GPUs remain foundational across our training and inference pipelines and deliver the most cost‑effective tokens for broad usage.
Cerealis complements that foundation by excelling at workflows that demand extremely low latency, tightening the end‑to‑end loop so Codex feels more responsive as you iterate.
Hybrid deployments: GPUs and Cerealis can be combined for single workloads to achieve the best performance.

Availability & Details

Codex‑Spark is rolling out today as a research preview for ChatGPT Pro users in the latest versions of:

the Codex app
the CLI
the VS Code extension

Rate Limits

Because it runs on specialized low‑latency hardware, usage is governed by a separate rate limit that may adjust based on demand during the preview.

API Access

We are also making Codex‑Spark available via the API for a small set of design partners. This will help us understand how developers want to integrate the model into their products. Access will be expanded over the coming weeks as we continue tuning the integration under real workloads.

Model Capabilities

Text‑only with a 128 k token context window
First model in a family of ultra‑fast models

As we learn more from the developer community about where fast models shine for coding, we’ll introduce additional capabilities, including:

Larger models
Longer context lengths
Multimodal input

Safety & Evaluation

Codex‑Spark includes the same safety training as our mainline models, covering cyber‑relevant scenarios. It was evaluated as part of our standard deployment process, which includes baseline assessments for cybersecurity and other capabilities. The model does not meet the Preparedness Framework threshold for high capability in cybersecurity or biology.

What’s Next

Codex‑Spark is the first step toward a Codex with two complementary modes:

Long‑horizon reasoning & execution – handling complex, time‑consuming tasks.
Real‑time collaboration – enabling rapid, interactive iteration.

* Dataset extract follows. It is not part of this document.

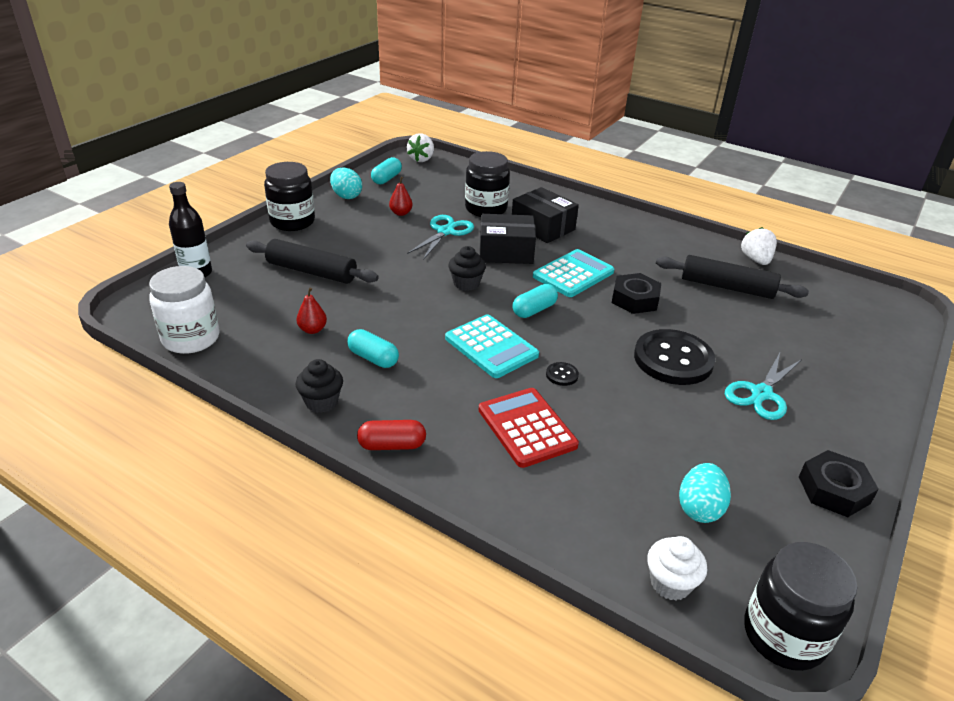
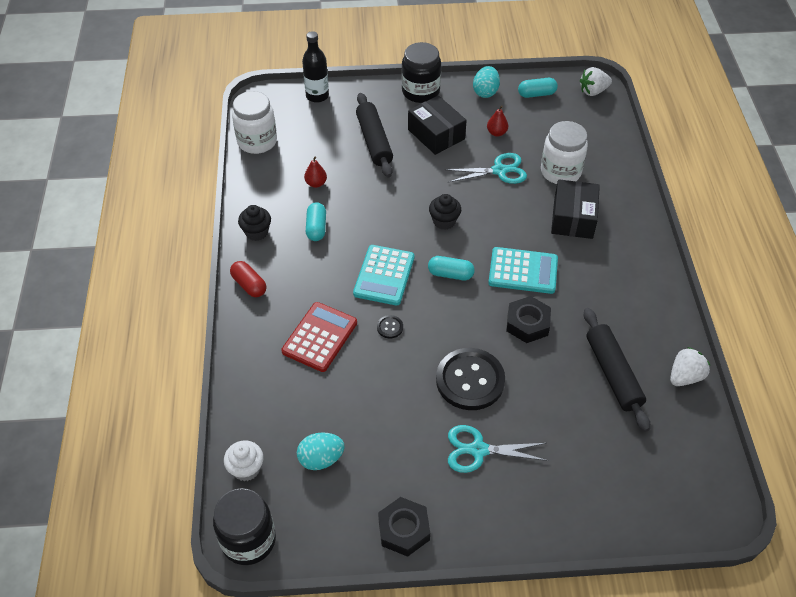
camera: 55 degrees right, 15 degrees up
(486, 209) = (560, 172): black jar -> white jar
(506, 251) = (511, 217): black box -> black box (436, 134)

Over time these modes will blend:

Tight interactive loops keep you in the moment while background sub‑agents handle longer‑running work.
Parallel task fanning lets many models work simultaneously, giving you breadth and speed without committing to a single mode up front.

As models become more capable, interaction speed emerges as a clear bottleneck. Ultra‑fast inference tightens the feedback loop, making Codex feel more natural to use and expanding what’s possible for anyone turning an idea into working software.